(Page-level text extractions)
----

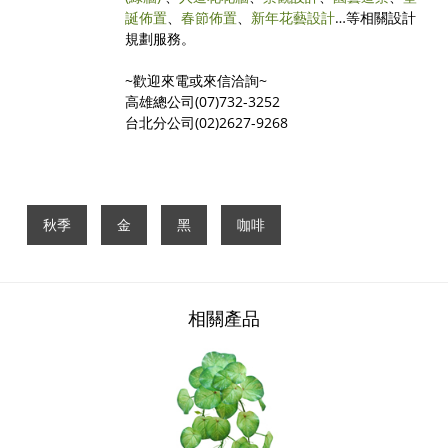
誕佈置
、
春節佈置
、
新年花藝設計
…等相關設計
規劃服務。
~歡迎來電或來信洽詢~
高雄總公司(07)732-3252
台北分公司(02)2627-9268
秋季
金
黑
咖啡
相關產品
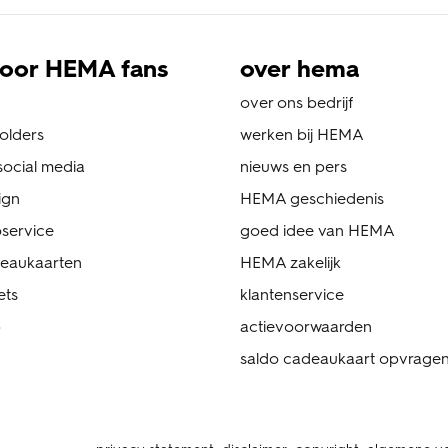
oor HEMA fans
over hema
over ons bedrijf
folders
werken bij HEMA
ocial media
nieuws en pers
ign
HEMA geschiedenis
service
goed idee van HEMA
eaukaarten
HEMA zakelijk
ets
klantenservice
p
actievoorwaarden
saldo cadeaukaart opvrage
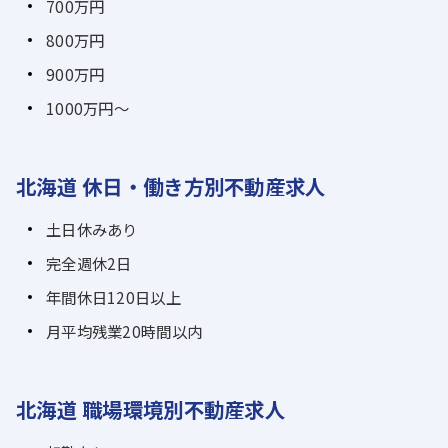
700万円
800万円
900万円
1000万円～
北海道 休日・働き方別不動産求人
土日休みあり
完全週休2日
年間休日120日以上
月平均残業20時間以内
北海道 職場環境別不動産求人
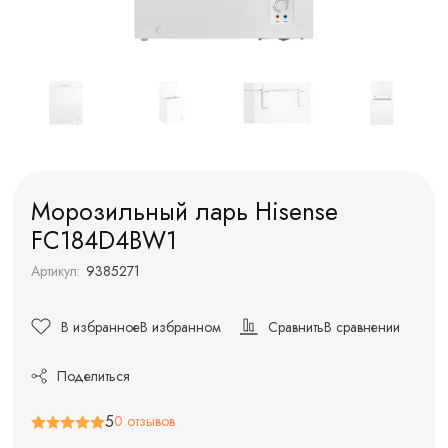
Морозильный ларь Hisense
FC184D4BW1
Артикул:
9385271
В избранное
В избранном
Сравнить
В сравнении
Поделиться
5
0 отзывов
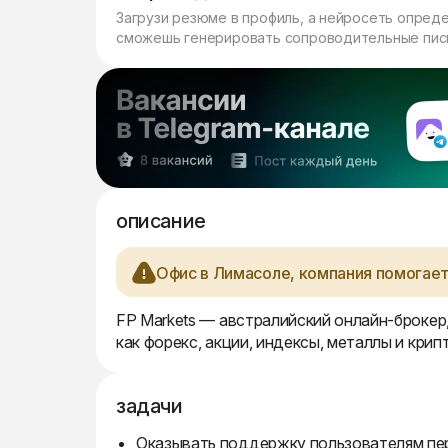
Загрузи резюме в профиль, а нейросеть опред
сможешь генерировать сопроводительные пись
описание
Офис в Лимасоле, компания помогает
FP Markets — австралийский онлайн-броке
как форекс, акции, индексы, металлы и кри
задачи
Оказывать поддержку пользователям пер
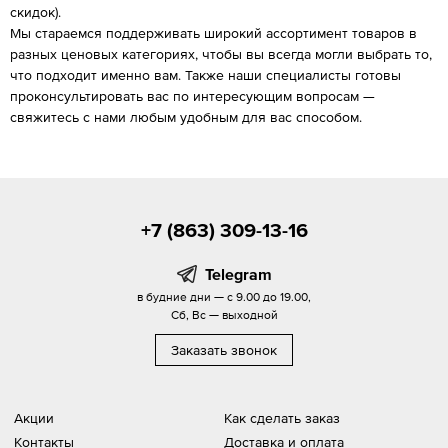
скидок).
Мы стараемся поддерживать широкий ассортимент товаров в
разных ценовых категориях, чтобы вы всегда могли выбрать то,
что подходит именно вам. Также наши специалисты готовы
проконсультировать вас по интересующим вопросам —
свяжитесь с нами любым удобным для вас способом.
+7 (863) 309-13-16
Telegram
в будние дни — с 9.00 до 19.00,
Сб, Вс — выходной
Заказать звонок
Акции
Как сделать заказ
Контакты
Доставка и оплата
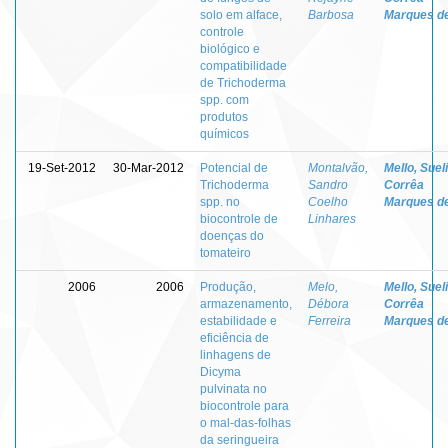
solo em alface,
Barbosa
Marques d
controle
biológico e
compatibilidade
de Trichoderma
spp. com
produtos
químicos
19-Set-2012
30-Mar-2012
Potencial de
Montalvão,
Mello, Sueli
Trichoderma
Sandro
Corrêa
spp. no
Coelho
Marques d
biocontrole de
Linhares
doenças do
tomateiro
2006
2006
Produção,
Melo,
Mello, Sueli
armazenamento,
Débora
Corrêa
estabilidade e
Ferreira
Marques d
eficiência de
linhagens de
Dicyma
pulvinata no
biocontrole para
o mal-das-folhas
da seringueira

----

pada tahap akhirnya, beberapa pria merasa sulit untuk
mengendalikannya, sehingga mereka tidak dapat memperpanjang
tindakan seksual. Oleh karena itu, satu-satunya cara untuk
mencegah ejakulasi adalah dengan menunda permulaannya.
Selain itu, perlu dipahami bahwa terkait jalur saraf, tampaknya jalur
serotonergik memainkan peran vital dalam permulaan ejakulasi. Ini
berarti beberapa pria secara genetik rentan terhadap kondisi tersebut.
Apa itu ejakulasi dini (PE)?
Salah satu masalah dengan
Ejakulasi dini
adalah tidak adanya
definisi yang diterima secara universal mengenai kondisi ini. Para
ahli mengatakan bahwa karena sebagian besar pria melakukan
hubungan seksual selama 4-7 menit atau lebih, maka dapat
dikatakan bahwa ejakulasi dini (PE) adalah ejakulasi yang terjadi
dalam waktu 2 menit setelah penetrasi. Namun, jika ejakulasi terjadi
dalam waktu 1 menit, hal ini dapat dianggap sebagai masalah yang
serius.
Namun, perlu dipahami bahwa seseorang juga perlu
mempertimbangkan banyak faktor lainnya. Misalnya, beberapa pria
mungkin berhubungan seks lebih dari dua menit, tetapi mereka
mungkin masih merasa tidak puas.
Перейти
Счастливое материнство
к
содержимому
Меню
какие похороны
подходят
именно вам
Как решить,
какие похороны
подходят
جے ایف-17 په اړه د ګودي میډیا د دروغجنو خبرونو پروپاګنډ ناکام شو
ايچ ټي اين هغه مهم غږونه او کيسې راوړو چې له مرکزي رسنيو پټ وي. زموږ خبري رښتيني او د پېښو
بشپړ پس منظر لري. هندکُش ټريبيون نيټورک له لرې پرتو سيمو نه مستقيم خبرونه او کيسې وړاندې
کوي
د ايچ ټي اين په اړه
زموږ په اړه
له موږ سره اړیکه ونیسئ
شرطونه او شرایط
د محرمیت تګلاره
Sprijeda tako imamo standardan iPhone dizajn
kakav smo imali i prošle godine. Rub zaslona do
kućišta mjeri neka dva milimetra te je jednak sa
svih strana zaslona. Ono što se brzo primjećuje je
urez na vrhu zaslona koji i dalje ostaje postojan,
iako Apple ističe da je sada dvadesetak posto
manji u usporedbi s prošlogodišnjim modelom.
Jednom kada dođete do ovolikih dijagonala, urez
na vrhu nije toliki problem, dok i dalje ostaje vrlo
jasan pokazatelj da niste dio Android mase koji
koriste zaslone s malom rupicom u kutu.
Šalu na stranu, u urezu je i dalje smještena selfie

----

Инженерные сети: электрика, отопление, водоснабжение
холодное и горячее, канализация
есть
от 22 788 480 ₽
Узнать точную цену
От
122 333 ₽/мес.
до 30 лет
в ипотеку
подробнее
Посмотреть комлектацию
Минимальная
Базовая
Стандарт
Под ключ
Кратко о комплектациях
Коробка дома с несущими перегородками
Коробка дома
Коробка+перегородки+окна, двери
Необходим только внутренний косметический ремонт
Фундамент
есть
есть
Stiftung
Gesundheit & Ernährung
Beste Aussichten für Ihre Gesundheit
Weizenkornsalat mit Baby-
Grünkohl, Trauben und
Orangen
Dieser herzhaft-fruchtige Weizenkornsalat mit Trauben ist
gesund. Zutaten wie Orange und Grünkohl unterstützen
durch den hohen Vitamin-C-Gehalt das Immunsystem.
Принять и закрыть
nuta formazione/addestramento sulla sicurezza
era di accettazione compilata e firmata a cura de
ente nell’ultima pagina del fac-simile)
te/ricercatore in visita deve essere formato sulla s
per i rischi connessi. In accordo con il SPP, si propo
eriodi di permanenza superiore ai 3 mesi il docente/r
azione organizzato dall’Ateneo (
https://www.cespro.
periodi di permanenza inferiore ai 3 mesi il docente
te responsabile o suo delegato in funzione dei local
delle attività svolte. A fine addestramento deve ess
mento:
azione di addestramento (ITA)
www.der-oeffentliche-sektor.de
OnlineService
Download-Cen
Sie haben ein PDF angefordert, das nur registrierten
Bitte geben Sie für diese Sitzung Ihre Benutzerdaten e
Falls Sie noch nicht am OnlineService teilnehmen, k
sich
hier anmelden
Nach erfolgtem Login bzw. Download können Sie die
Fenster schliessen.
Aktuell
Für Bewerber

----

* **Task to carry out**: Using the records above, set down exactly the lines from the one with "Инженерные сети: электрика, отопление, водоснабжение" through the one with "Кратко о комплектациях", inclusive, and nothing more.

* **Task result**:
Инженерные сети: электрика, отопление, водоснабжение
холодное и горячее, канализация
есть
от 22 788 480 ₽
Узнать точную цену
От
122 333 ₽/мес.
до 30 лет
в ипотеку
подробнее
Посмотреть комлектацию
Минимальная
Базовая
Стандарт
Под ключ
Кратко о комплектациях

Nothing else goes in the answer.